Investidores

Em visita aos EUA, Calderón pede reforma do sistema migratório


O presidente mexicano, Felipe Calderón, afirmou nesta quinta-feira que “é tempo” de México e Estados Unidos consertarem um sistema migratório “que não funciona”, em discurso no Congresso americano em seu último dia de visita oficial a Washington.

Durante o discurso solene, ouvido também por parte do gabinete de Barack Obama, Calderón fez um chamado ao Congresso para que atue e coloque um fim no fluxo de armas dos Estados Unidos que alimentam os cartéis de droga.

“Meu governo não favorece o rompimento das regras”, mas “o que precisamos hoje é conservar um sistema que não funciona”, disse Calderón, cuja visita de dois dias a Washington foi dominada pelo tema da imigração e do destino de milhões de ilegais que vivem nos Estados Unidos.

Uma reforma migratória integral fracassou em duas ocasiões no Congresso, em 2006 e 2007, apesar do apoio do governo republicado de George W. Bush.

Obama fez dessa reforma um de seus objetivos legislativos, mas na quarta-feira, ao receber Calderón, reconheceu que não conta com os votos suficientes.

“É tempo de Estados Unidos e México trabalharem juntos nesse assunto”, afirmou Calderón, que criticou novamente a lei antiimigração do Arizona, que declarou a imigração ilegal como crime estatal.

“É uma lei que ignora uma realidade que não pode ser apagada por decreto, mas que também introduz uma terrível ideia, a de usar os traços raciais como base para aplicar a lei”, completou Calderón.

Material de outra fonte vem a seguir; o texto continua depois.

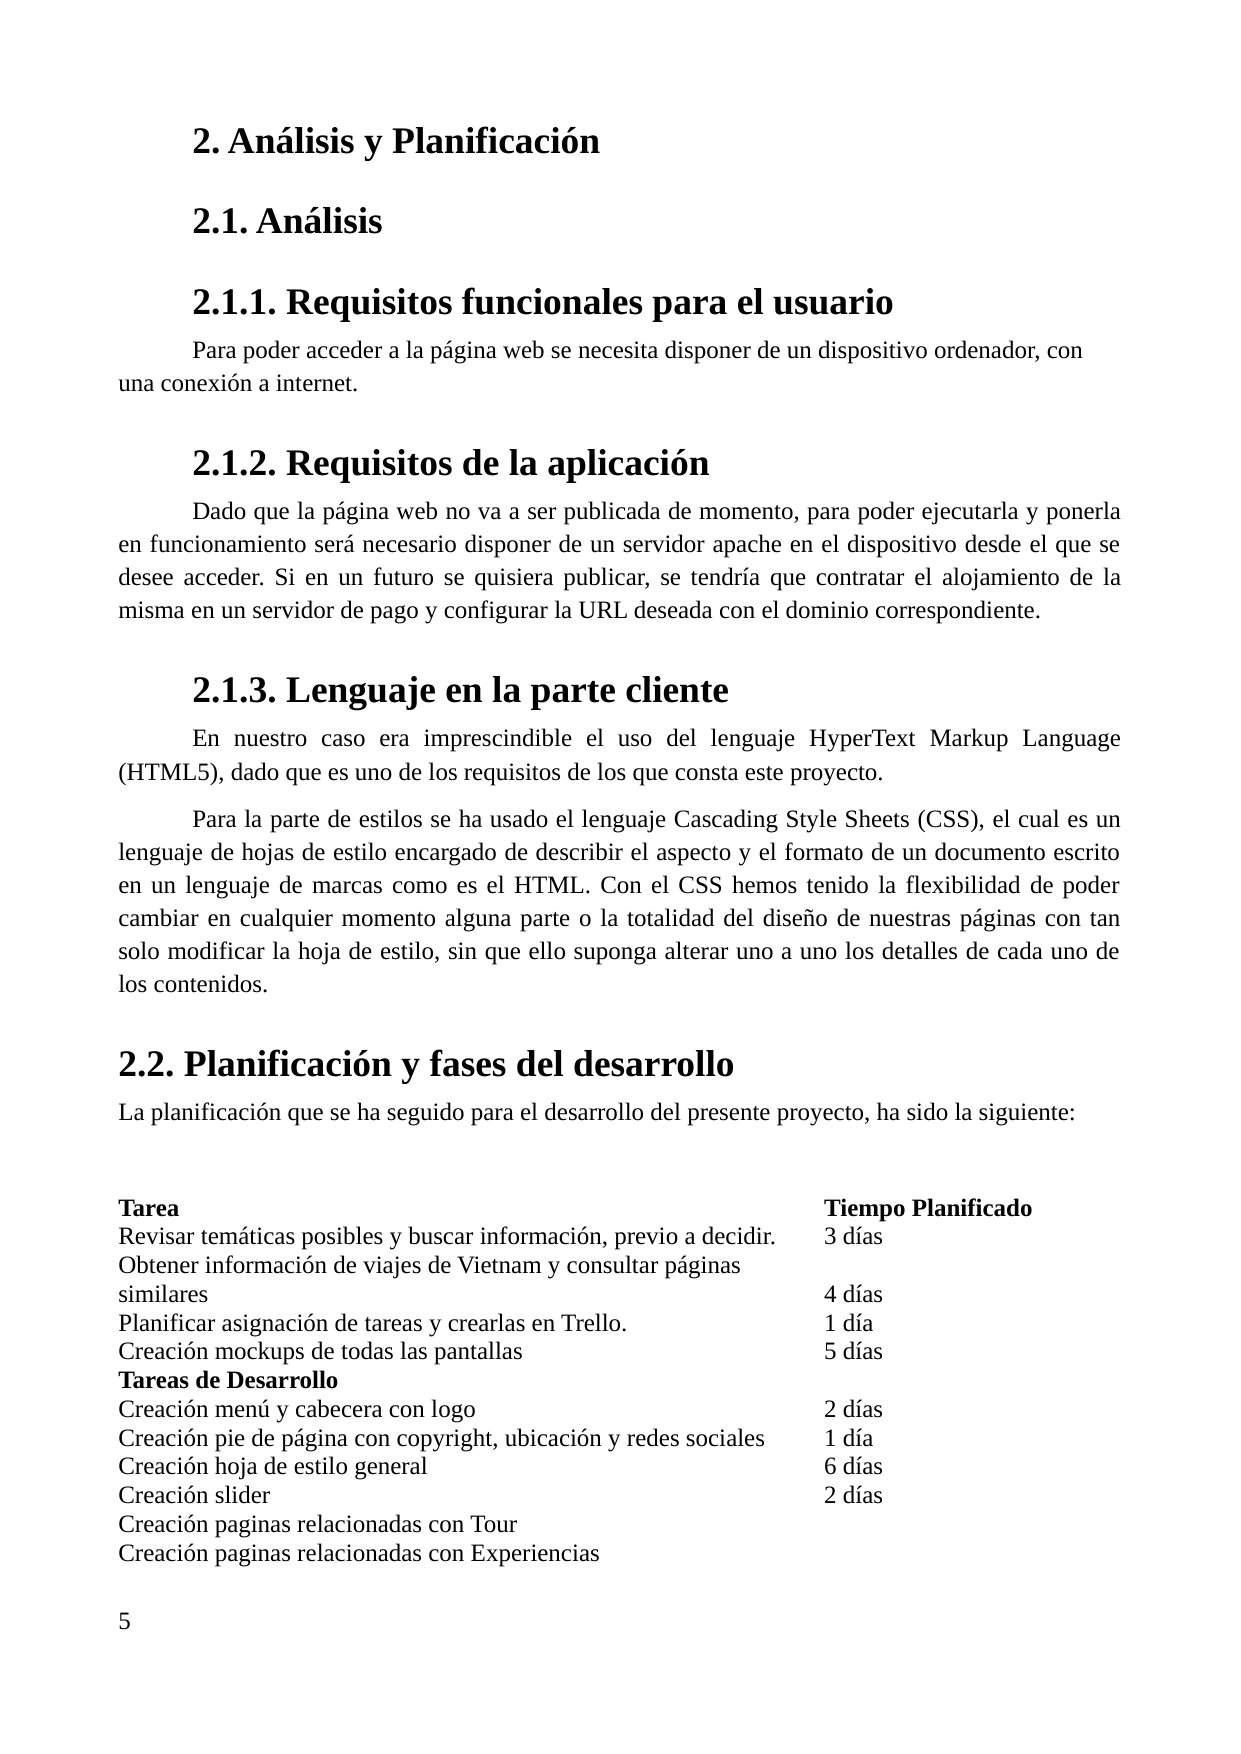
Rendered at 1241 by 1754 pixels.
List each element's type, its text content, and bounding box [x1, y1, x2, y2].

O presidente mexicano foi recebido com calorosos aplausos, que interromperam seu discurso diversas vezes, sobretudo quando citava a luta contra o narcotráfico.

Mas quando citou a lei do Arizona, os republicanos permaneceram sentados e em silêncio, ao contrário dos democratas, que o aplaudiram de pé.

Calderón, que falou em inglês, disse algumas palavras em espanhol para se dirigir a seus concidadãos migrantes nos Estados Unidos.

“Quero dizer aos imigrantes que os admiramos, que sentimos falta deles e que estamos lutando por seus direitos”, disse.

O presidente mexicano pediu ao Congresso “cooperação” para deter o fluxo de armas, enquanto disse compreender “a sensibilidade política deste tema” nos Estados Unidos, onde a Segunda Emenda da Constituição garante aos cidadãos o direito de ter armas.

“Entendo que o propósito da Segunda Emenda seja garantir a todos os bons cidadãos americanos a capacidade de se defender e de defender sua nação. Mas acreditem: muitas dessas armas não estão nas mãos de americanos honestos”, disse aos legisladores.

Calderón pediu que fosse reinstaurada a proibição da venda de armas de fogo, que expirou em 2004. Em torno de 80% das armas apreendidas nos cartéis de droga provêm dos Estados Unidos, lembrou.

O líder mexicano defendeu sua ofensiva contra os cartéis, mas lembrou que a origem da insegurança “está na alta demanda por drogas” do outro lado da fronteira.

“É uma batalha que tem que ser vencida, porque o que está em jogo é o futuro de nossas famílias”, completou, recebendo aplausos.

O presidente americano, Barack Obama, disse depois de receber Calderón na quarta-feira na Casa Branca que os Estados Unidos estão conscientes de sua responsabilidade, e que o nível de cooperação atual com o México na luta antidrogas não tem precedentes.